Description of the task –
Where "messages" occurs in a line of the entries below, copy that line.

Data in this exercise –
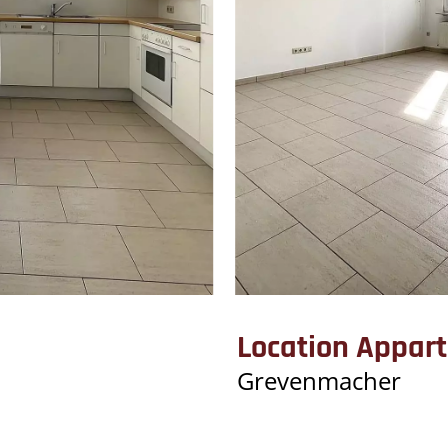
Location Appar
Grevenmacher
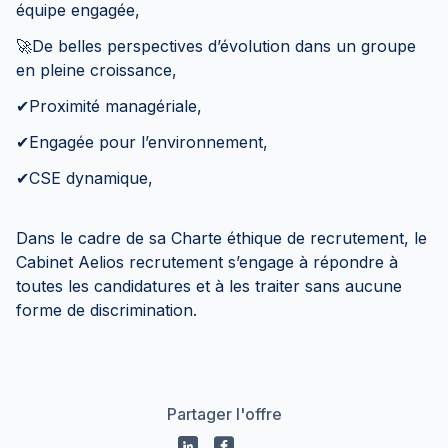
équipe engagée,
🚀De belles perspectives d’évolution dans un groupe
en pleine croissance,
✔Proximité managériale,
✔Engagée pour l’environnement,
✔CSE dynamique,
Dans le cadre de sa Charte éthique de recrutement, le
Cabinet Aelios recrutement s’engage à répondre à
toutes les candidatures et à les traiter sans aucune
forme de discrimination.
Partager l'offre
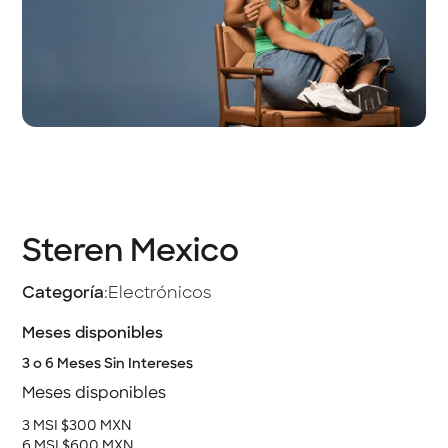
Steren Mexico
Categoría
:
Electrónicos
Meses disponibles
3 o 6 Meses Sin Intereses
Meses disponibles
3 MSI $300 MXN
6 MSI $600 MXN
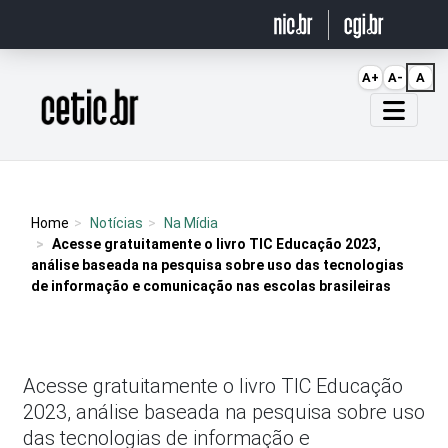
Ir para o conteúdo
A+
A-
A
Página inicial
Home
Notícias
Na Mídia
Acesse gratuitamente o livro TIC Educação 2023,
análise baseada na pesquisa sobre uso das tecnologias
de informação e comunicação nas escolas brasileiras
Acesse gratuitamente o livro TIC Educação
2023, análise baseada na pesquisa sobre uso
das tecnologias de informação e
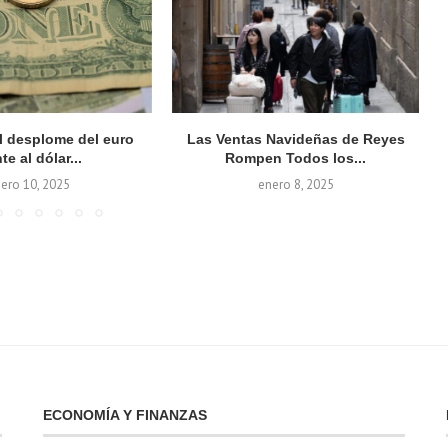
el desplome del euro
Las Ventas Navideñas de Reyes
te al dólar...
Rompen Todos los...
ero 10, 2025
enero 8, 2025
ECONOMÍA Y FINANZAS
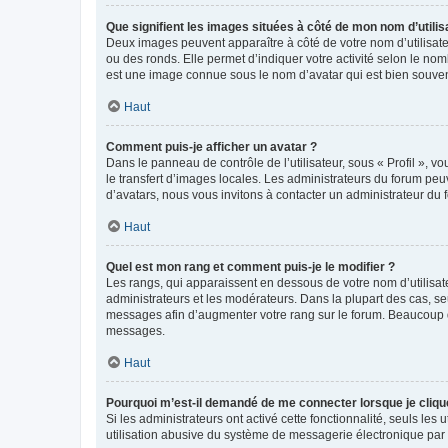
Que signifient les images situées à côté de mon nom d’utilis
Deux images peuvent apparaître à côté de votre nom d’utilisate
ou des ronds. Elle permet d’indiquer votre activité selon le no
est une image connue sous le nom d’avatar qui est bien souvent
Haut
Comment puis-je afficher un avatar ?
Dans le panneau de contrôle de l’utilisateur, sous « Profil », v
le transfert d’images locales. Les administrateurs du forum peuv
d’avatars, nous vous invitons à contacter un administrateur du 
Haut
Quel est mon rang et comment puis-je le modifier ?
Les rangs, qui apparaissent en dessous de votre nom d’utilisate
administrateurs et les modérateurs. Dans la plupart des cas, s
messages afin d’augmenter votre rang sur le forum. Beaucoup 
messages.
Haut
Pourquoi m’est-il demandé de me connecter lorsque je clique s
Si les administrateurs ont activé cette fonctionnalité, seuls le
utilisation abusive du système de messagerie électronique par d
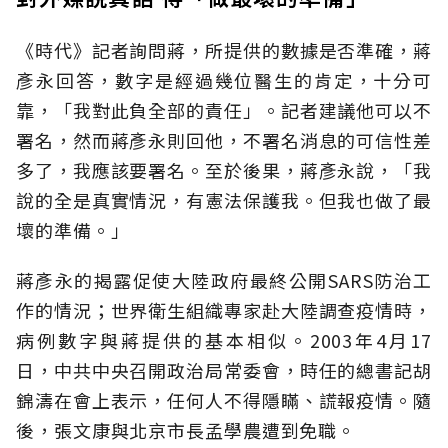
《時代》記者詢問蔣，所提供的數據是否準確，蔣
彥永回答，數字是經過幾位醫生的肯定，十分可
靠，「我對此負全部的責任」。記者建議他可以不
署名，然而蔣彥永則回他，不署名消息的可信性差
多了，我應該要署名。至於後果，蔣彥永說，「我
說的全是真實情況，有憲法保護我。但我也做了最
壞的準備。」
蔣彥永的揭露促使大陸政府最終公開SARS防治工
作的情況；世界衛生組織專家赴大陸調查疫情時，
病例數字與蔣提供的基本相似。2003年4月17
日，中共中央召開政治局常委會，時任的總書記胡
錦濤在會上表示，任何人不得隱瞞、謊報疫情。隨
後，張文康與北京市長孟學農遭到免職。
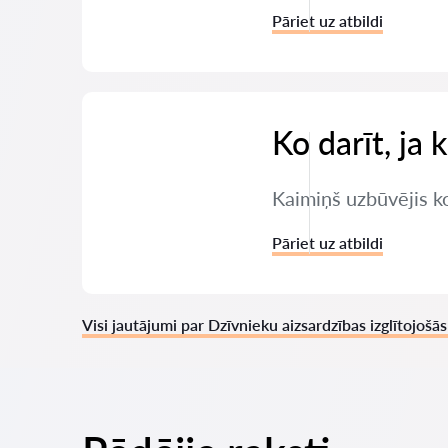
Pāriet uz atbildi
Ko darīt, ja 
Kaimiņš uzbūvējis ko
Pāriet uz atbildi
Visi jautājumi par Dzīvnieku aizsardzības izglītojoš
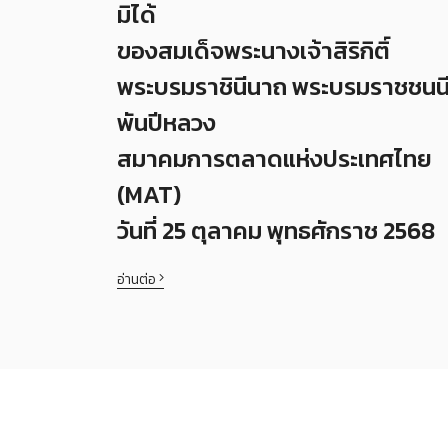
มิได้
ของสมเด็จพระนางเจ้าสิริกิติ์
พระบรมราชินีนาถ พระบรมราชชนน
พันปีหลวง
สมาคมการตลาดแห่งประเทศไทย
(MAT)
วันที่ 25 ตุลาคม พุทธศักราช 2568
อ่านต่อ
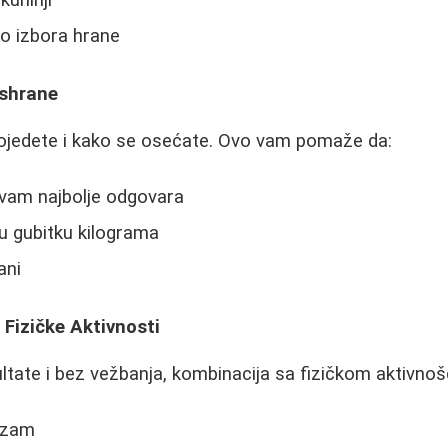
kuhinji
ko izbora hrane
Ishrane
pojedete i kako se osećate. Ovo vam pomaže da:
a vam najbolje odgovara
u gubitku kilograma
ani
 Fizičke Aktivnosti
ultate i bez vežbanja, kombinacija sa fizičkom aktivnoš
izam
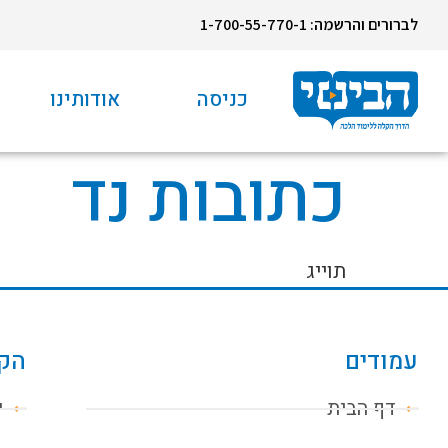
לברורים והרשמה: 1-700-55-770-1
כניסה
אודותינו
כתובות נד
תוייג
עמודים
הקו
דף הבית
י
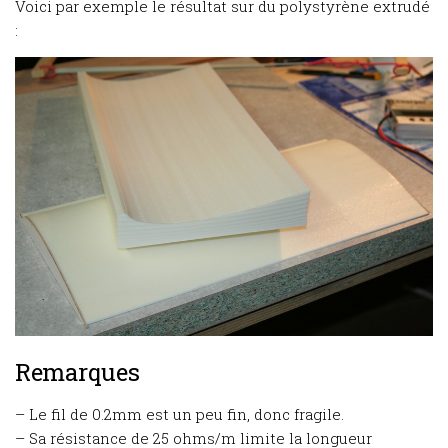
Voici par exemple le résultat sur du polystyrène extrudé
:
Remarques
– Le fil de 0.2mm est un peu fin, donc fragile.
– Sa résistance de 25 ohms/m limite la longueur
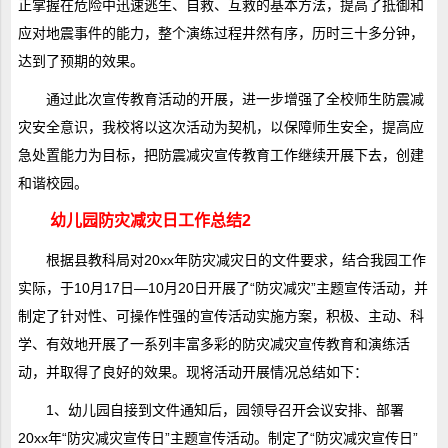
正掌握在危险中迅速逃生、自救、互救的基本方法，提高了抵御和
应对地震事件的能力，整个演练过程井然有序，历时三十多分钟，
达到了预期的效果。
通过此次宣传教育活动的开展，进一步增强了全校师生防震减
灾安全意识，我校将以这次活动为契机，以保障师生安全，提高应
急处置能力为目标，把防震减灾宣传教育工作继续开展下去，创建
和谐校园。
幼儿园防灾减灾日工作总结2
根据县教科局对20xx年防灾减灾日的文件要求，结合我园工作
实际，于10月17日—10月20日开展了“防灾减灾”主题宣传活动，并
制定了针对性、可操作性强的宣传活动实施方案，积极、主动、科
学、有效地开展了一系列丰富多彩的防灾减灾宣传教育和演练活
动，并取得了良好的效果。现将活动开展情况总结如下：
1、幼儿园自接到文件通知后，园领导召开会议安排、部署
20xx年“防灾减灾宣传日”主题宣传活动。制定了“防灾减灾宣传日”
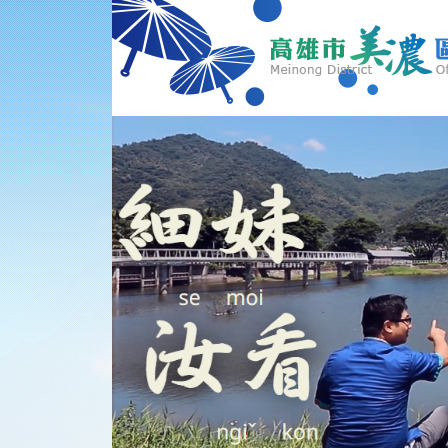
跳到主要內容區塊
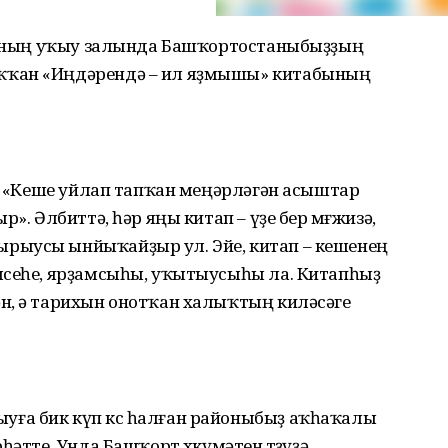
аһының уҡыу залында Башҡортостаныбыҙҙың
ҡҡан «Иңдәрендә – ил яҙмышы» китабының
р: «Кеше уйлап тапҡан меңәрләгән асыштар
». Әлбиттә, һәр яңы китап – үҙе бер мөғжизә,
рыусы ынйыҡайҙыр ул. Эйе, китап – кешенең
шсеһе, ярҙамсыһы, уҡытыусыһы ла. Китапһыҙ
н, ә тарихын онотҡан халыҡтың киләсәге
ға бик күп көс һалған районыбыҙ аҡһаҡалы
әтте. Унда Башҡорт хөкүмәтен төҙөүҙә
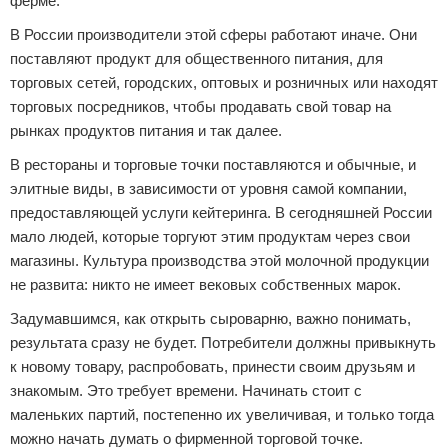
ферме.
В России производители этой сферы работают иначе. Они
поставляют продукт для общественного питания, для
торговых сетей, городских, оптовых и розничных или находят
торговых посредников, чтобы продавать свой товар на
рынках продуктов питания и так далее.
В рестораны и торговые точки поставляются и обычные, и
элитные виды, в зависимости от уровня самой компании,
предоставляющей услуги кейтеринга. В сегодняшней России
мало людей, которые торгуют этим продуктам через свои
магазины. Культура производства этой молочной продукции
не развита: никто не имеет вековых собственных марок.
Задумавшимся, как открыть сыроварню, важно понимать,
результата сразу не будет. Потребители должны привыкнуть
к новому товару, распробовать, принести своим друзьям и
знакомым. Это требует времени. Начинать стоит с
маленьких партий, постепенно их увеличивая, и только тогда
можно начать думать о фирменной торговой точке.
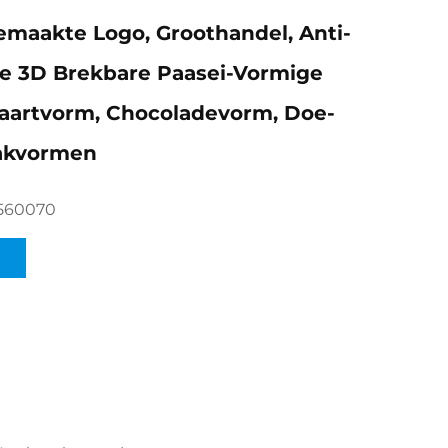
maakte Logo, Groothandel, Anti-
e 3D Brekbare Paasei-Vormige
Taartvorm, Chocoladevorm, Doe-
Bakvormen
560070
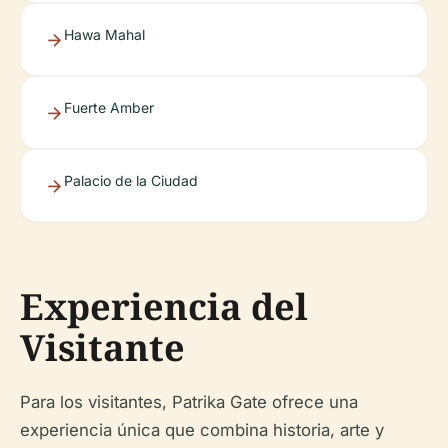
Hawa Mahal
Fuerte Amber
Palacio de la Ciudad
Experiencia del
Visitante
Para los visitantes, Patrika Gate ofrece una
experiencia única que combina historia, arte y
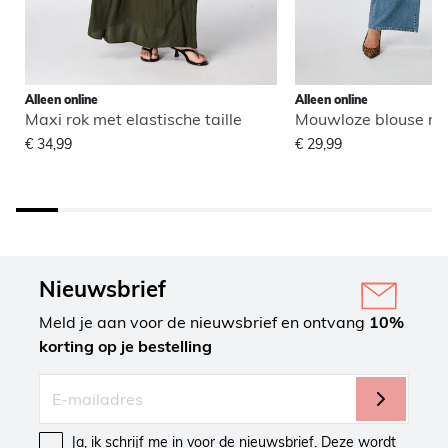
Alleen online
Alleen online
Maxi rok met elastische taille
Mouwloze blouse me
€ 34,99
€ 29,99
Nieuwsbrief
Meld je aan voor de nieuwsbrief en ontvang
10%
korting op je bestelling
Ja, ik schrijf me in voor de nieuwsbrief. Deze wordt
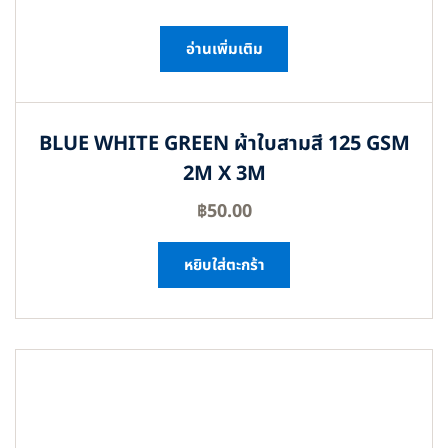
อ่านเพิ่มเติม
BLUE WHITE GREEN ผ้าใบสามสี 125 GSM
2M X 3M
฿
50.00
หยิบใส่ตะกร้า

Worked solution –
messages afin d’augmenter votre rang sur le forum. Beaucoup 
messages.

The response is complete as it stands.